Data excerpts
━━━━━━━━━━━━━━━━━━━━━━━━━━━━━━

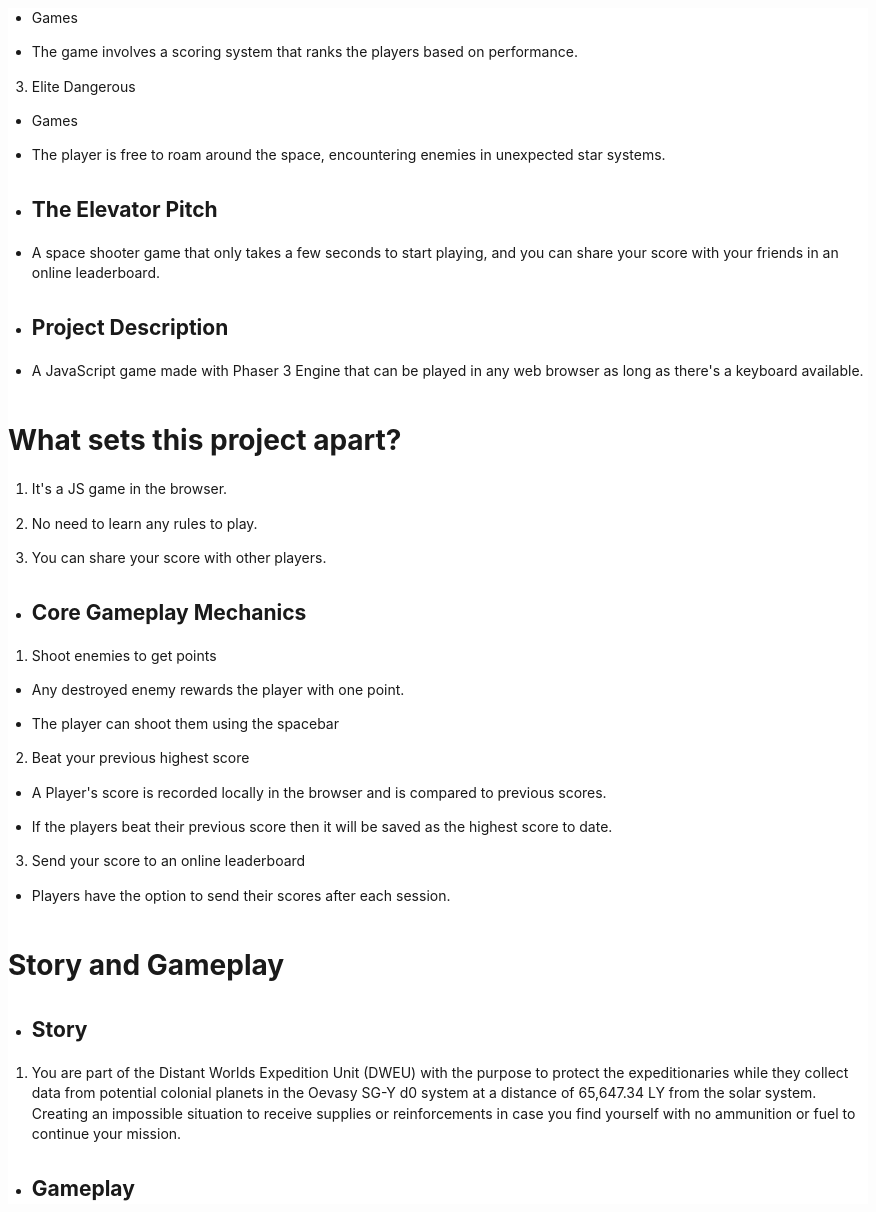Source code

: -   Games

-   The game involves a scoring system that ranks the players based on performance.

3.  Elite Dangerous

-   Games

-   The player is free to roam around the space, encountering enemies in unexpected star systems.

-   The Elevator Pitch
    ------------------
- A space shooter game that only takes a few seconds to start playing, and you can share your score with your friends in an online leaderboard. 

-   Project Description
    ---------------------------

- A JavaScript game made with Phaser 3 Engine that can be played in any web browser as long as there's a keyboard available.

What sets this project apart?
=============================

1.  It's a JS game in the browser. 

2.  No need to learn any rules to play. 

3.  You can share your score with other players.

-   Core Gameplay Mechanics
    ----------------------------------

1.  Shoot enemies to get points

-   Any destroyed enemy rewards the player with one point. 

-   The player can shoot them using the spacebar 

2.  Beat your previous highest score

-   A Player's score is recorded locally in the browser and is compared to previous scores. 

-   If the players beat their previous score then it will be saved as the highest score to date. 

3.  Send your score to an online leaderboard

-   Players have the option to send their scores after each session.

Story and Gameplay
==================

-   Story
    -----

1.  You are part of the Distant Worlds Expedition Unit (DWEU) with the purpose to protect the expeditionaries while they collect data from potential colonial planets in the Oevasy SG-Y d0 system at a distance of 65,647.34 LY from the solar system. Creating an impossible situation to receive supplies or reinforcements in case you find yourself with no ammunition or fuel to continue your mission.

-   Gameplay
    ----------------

━━━━━━━━━━━━━━━━━━━━━━━━━━━━━━

**Exercise:** Convert every line of source text in the rows above into a JSON list of strings, one string per line, skipping blank lines. Leave the pictures out of the answer.

**Answer to this task:**
[
  "Source code",
  ": -   Games",
  "-   The game involves a scoring system that ranks the players based on performance.",
  "3.  Elite Dangerous",
  "-   Games",
  "-   The player is free to roam around the space, encountering enemies in unexpected star systems.",
  "-   The Elevator Pitch",
  "    ------------------",
  "- A space shooter game that only takes a few seconds to start playing, and you can share your score with your friends in an online leaderboard. ",
  "-   Project Description",
  "    ---------------------------",
  "- A JavaScript game made with Phaser 3 Engine that can be played in any web browser as long as there's a keyboard available.",
  "What sets this project apart?",
  "=============================",
  "1.  It's a JS game in the browser. ",
  "2.  No need to learn any rules to play. ",
  "3.  You can share your score with other players.",
  "-   Core Gameplay Mechanics",
  "    ----------------------------------",
  "1.  Shoot enemies to get points",
  "-   Any destroyed enemy rewards the player with one point. ",
  "-   The player can shoot them using the spacebar ",
  "2.  Beat your previous highest score",
  "-   A Player's score is recorded locally in the browser and is compared to previous scores. ",
  "-   If the players beat their previous score then it will be saved as the highest score to date. ",
  "3.  Send your score to an online leaderboard",
  "-   Players have the option to send their scores after each session.",
  "Story and Gameplay",
  "==================",
  "-   Story",
  "    -----",
  "1.  You are part of the Distant Worlds Expedition Unit (DWEU) with the purpose to protect the expeditionaries while they collect data from potential colonial planets in the Oevasy SG-Y d0 system at a distance of 65,647.34 LY from the solar system. Creating an impossible situation to receive supplies or reinforcements in case you find yourself with no ammunition or fuel to continue your mission.",
  "-   Gameplay",
  "    ----------------"
]